I work for government. That means several things. One of them was this: when it happened, I didn't feel at liberty to comment on the acquisition, in July 2007, of the Nassau Guardian by the Tribune Media Ltd.There was plenty of noise about the merger, but most of that was sound and fury, signifying nothing, as most noise in The Bahamas tends to be these days. Probably the best post about the issue can be found here. Illuminati wrote:
On the surface it looks like a rather benign business arrangement created to save the big dailies some money by combining resources and physical operations.But is it even a JOA?A true joint operating agreement (JOA) is usually formed to protect a business from failure, yet prevent monopolization within an industry by allowing each party to retain some form of separate operation. JOAs are used in the newspaper, health care, gas and oil, and other industries.In a small town, like Nassau, where the business community is basically controlled by a closely knit group, it is hard to see how such an arrangement will benefit anyone but the media moguls themselves.

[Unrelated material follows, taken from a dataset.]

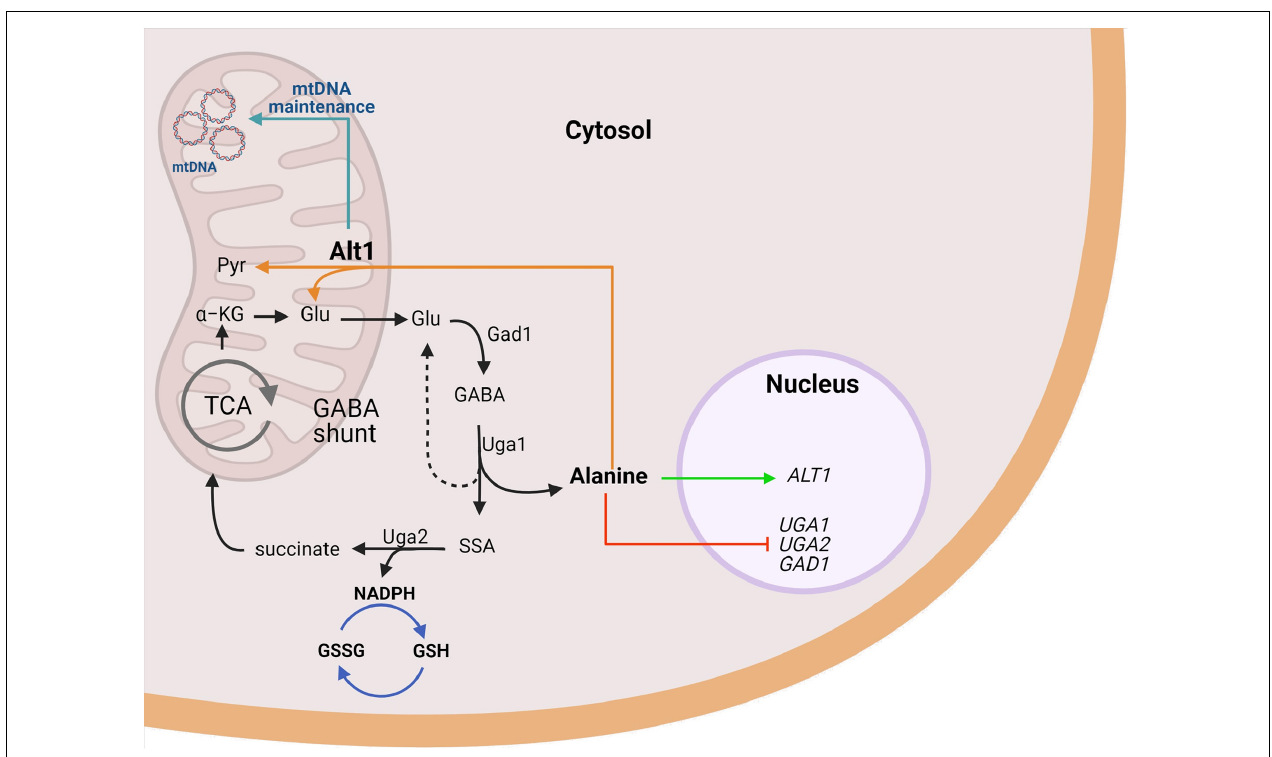
FIGURE 7 | Alanine represses GABA utilization and induces alanine transaminase required for mitochondrial function in S. cerevisiae . Uga1, the sole catabolic pathway degrading GABA in yeast, yields glutamate (dashed line) and alanine (solid line). Alanine exerts a dual coregulator role on the expression, being positive for ALT1 and negative for UGA genes. Glutamate produced by Uga1 or alanine catabolism through Alt1 maintains the GABA shunt. GABA metabolism results in net NADPH production, which promotes defense against oxidative stress through GSH restoring. Furthermore, our results suggest Alt1 displays a moonlight function independent of its alanine transaminase capacity, a role that allows the adequate mitochondrial functioning through mtDNA maintenance due to an unidentified mechanism. Image created with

"Leading corporations own the leading news media and their advertisers subsidize most of the rest. They decide what news and entertainment will be made available to the country; they have direct influence on the country's laws by making the majority of the massive campaign contributions that go to favored politicians; their lobbyists are permanent fixtures in legislatures. This inevitably raises suspicions of overt conspiracy. But there is none. Instead, there is something more insidious: a system of shared values within contemporary Bahamian corporate culture and corporations' power to extend that culture to the Bahamian people, inappropriate as it may be." -- with apologies to Ben Bagdikian from Media Monopoly.
Now, six months later, we appear to live in a country where freedom of the press may be a moot point. The fact is that whether the press is free or not, it appears uninclined (or unable) to carry out the kind of investigative reporting that allows for analysis and sensible discussion of those issues. Maybe that means that worries about a news monopoly (worries that, admittedly, I shared back in July) now seem specious. A gossip monopoly, perhaps, considering the tendency of too many papers these days to print first, confirm facts after. But a news monopoly?The problem is, whether the Tridian is printing news or gossip, what Illuminati quoted back in the summer is still worth considering -- that news monopolies decide what news and entertainment will be made available to the country [and] have direct influence on the country's laws by making the majority of the massive campaign contributions that go to favored politicians.But here's the interesting thing. Six months after the merger, neither the Tribune nor the Guardian is leading public opinion with regard to Junkanoo, the biggest newsmaker of any year. No. The Bahama Journal is the paper that's doing that, at least for now. Is this a sign of things to come?